• WHAT TO PRODUCE:
The word "elbow" may appear in the records below. Report how many lines contain it, and write nothing besides the number.

Items listed in a dataset
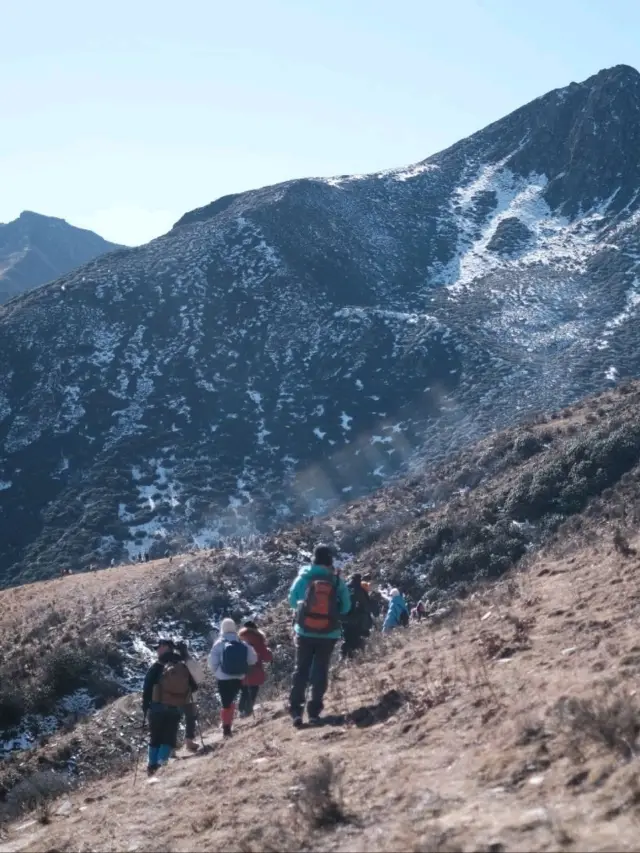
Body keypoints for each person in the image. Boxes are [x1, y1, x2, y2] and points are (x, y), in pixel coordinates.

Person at [288, 544, 351, 728]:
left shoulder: (304, 577)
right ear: (330, 560)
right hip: (329, 632)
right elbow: (346, 608)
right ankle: (314, 712)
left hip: (305, 631)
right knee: (321, 669)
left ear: (314, 559)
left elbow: (292, 601)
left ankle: (296, 712)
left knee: (301, 669)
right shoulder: (336, 581)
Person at [142, 639, 197, 776]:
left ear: (164, 648)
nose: (156, 650)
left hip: (157, 707)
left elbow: (147, 687)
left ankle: (151, 767)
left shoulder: (157, 666)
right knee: (168, 737)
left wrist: (145, 707)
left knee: (155, 737)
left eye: (158, 648)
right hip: (176, 707)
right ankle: (162, 765)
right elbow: (194, 686)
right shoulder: (181, 665)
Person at [208, 618, 258, 737]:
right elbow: (253, 659)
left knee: (226, 703)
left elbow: (211, 663)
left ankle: (226, 727)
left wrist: (218, 672)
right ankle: (229, 724)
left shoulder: (219, 644)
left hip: (223, 678)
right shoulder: (242, 643)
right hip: (239, 676)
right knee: (233, 700)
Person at [238, 620, 273, 717]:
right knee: (253, 691)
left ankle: (241, 710)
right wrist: (270, 654)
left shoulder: (239, 639)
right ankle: (248, 712)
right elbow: (266, 656)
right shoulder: (258, 638)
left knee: (244, 690)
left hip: (241, 670)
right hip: (255, 670)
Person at [175, 641, 205, 752]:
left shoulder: (170, 663)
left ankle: (170, 747)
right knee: (190, 718)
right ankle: (189, 741)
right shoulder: (190, 662)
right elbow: (200, 677)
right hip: (189, 695)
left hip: (173, 695)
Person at [341, 573, 373, 659]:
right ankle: (357, 660)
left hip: (343, 619)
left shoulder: (344, 588)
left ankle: (343, 660)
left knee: (347, 640)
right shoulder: (359, 589)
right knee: (356, 641)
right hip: (355, 620)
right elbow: (366, 606)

• ANSWER BOX:
9